«Tu vas rentrer chez toi !» : à Paimpont, Mélenchon vise Édouard Philippe et son projet «néolibéral»
Pas de défilé militaire ni de discours depuis un balcon. Pour ce 14 juillet, Jean-Luc Mélenchon a choisi un décor plus inattendu : la forêt de Brocéliande, à Paimpont, en Ille-et-Vilaine. Entre les légendes du roi Arthur et une Bastille miniature en carton plantée pour l’occasion, le leader Insoumis a livré un discours qui visait un adversaire bien précis.

Un adversaire qu’il pourrait justement croiser au second tour de la présidentielle de 2027.
Pourquoi la Bretagne, pourquoi ce jour-là
Le choix du lieu n’a rien d’un hasard. Paimpont est une terre conquise par l’Insoumise Mathilde Hignet, députée depuis quatre ans dans cette circonscription rurale et agricole.
Face à un public acquis, Jean-Luc Mélenchon a convoqué un autre 14 juillet que celui du défilé parisien. « Qui peut oublier que l’aspect le plus tranchant de la Révolution s’est noué, ici, en Bretagne ? », a-t-il lancé, rappelant la nuit du 4 août 1789 et l’abolition des privilèges.
Une manière de réécrire le récit national loin des Champs-Élysées, sur un territoire où l’histoire agricole rejoint son combat politique actuel. La forêt de Brocéliande et son tombeau supposé de Merlin n’ont eu droit, eux, qu’à un simple clin d’œil de passage.
«Tu vas rentrer chez toi» : la charge contre Philippe
C’est dans ce cadre que le député des Bouches-du-Rhône a visé directement Édouard Philippe. L’ancien premier ministre d’Emmanuel Macron, qui a officialisé sa candidature pour 2027, incarne à ses yeux le prolongement d’une ligne « néolibérale » qu’il combat depuis des années.
Le maire du Havre fait figure de rival potentiel dans la course au second tour. Un récent sondage a même montré un écart resserré entre les deux hommes derrière Jordan Bardella, ce qui explique en partie la virulence de l’attaque.

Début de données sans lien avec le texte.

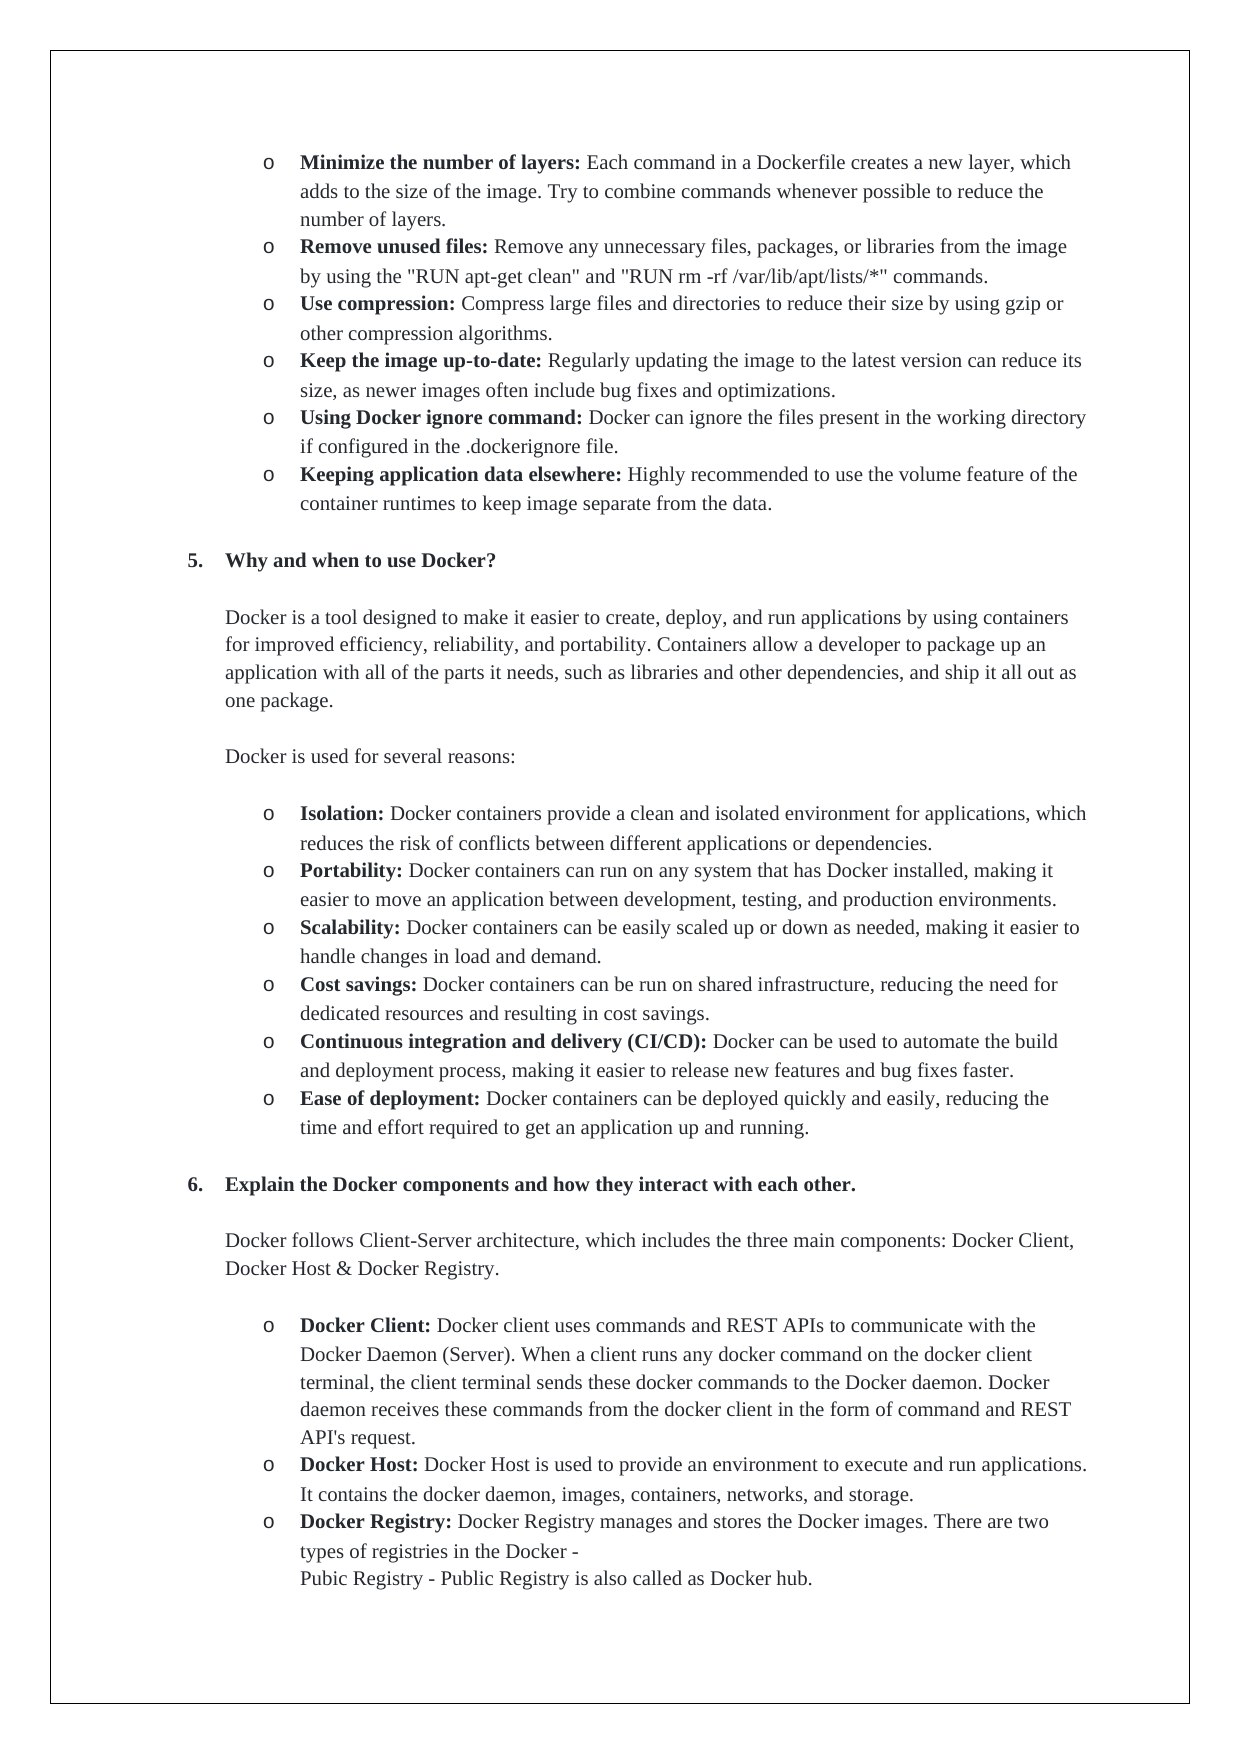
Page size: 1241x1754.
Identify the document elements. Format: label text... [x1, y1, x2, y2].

Mélenchon s’inscrit ici dans une méthode qu’il affectionne : parodier la tradition insurrectionnelle française pour marquer les esprits, quitte à ce que le caractère outrancier de la formule prête davantage à sourire qu’à inquiéter réellement.
Un duel qui dépasse la petite phrase
Cette sortie s’inscrit dans un climat de tension permanente entre les deux camps. Édouard Philippe s’était lui-même montré favorable à la démission d’Emmanuel Macron, preuve que la recomposition politique à droite comme à gauche ne se joue plus sur les seules lignes traditionnelles.
Certains sondages présentent même l’ancien locataire de Matignon comme un rempart possible face au RN, une hypothèse que Jean-Luc Mélenchon conteste frontalement à travers son propre positionnement.
De son côté, l’Insoumis prépare méthodiquement sa quatrième candidature à la présidentielle, annoncée en grande pompe. Une ambition qui se heurte cependant à des doutes jusque dans son propre camp politique.
La gauche divisée sur la stratégie 2027
Car tout le monde, à gauche, ne partage pas cet enthousiasme. Un sondage récent révélait que 7 Français sur 10 jugent sa candidature comme un handicap plutôt qu’un atout pour rassembler.

Manuel Bompard, lui, défend une ligne inverse et affirme que Mélenchon reste selon lui « le seul » capable de battre l’extrême droite en 2027. Un clivage interne qui traverse toute La France insoumise à l’approche de l’échéance.
Raphaël Glucksmann, de son côté, a déjà tranché en refusant toute primaire, préférant miser sur sa propre dynamique plutôt que sur un rassemblement forcé avec les Insoumis.
Pendant ce temps, la petite phrase de Paimpont a le mérite de fixer les termes du débat pour l’été. Reste à savoir si cette charge contre Édouard Philippe restera anecdotique ou si elle annonce un affrontement plus frontal à mesure que 2027 se rapproche.
Un climat électrique jusqu’à droite
Cette agitation à gauche fait écho aux tensions qui traversent également le camp d’en face. Bruno Retailleau, tout juste désigné candidat officiel des Républicains, a lui aussi qualifié Mélenchon de « vrai danger pour la République » dans une sortie qui n’est pas passée inaperçue.
Entre les provocations bretonnes, les sondages qui se resserrent et les candidatures qui se multiplient, la présidentielle de 2027 s’annonce déjà comme l’une des plus disputées de la Ve République. Et l’épisode de Paimpont, aussi théâtral soit-il, en dit long sur la nervosité qui gagne tous les camps à un an et demi du scrutin.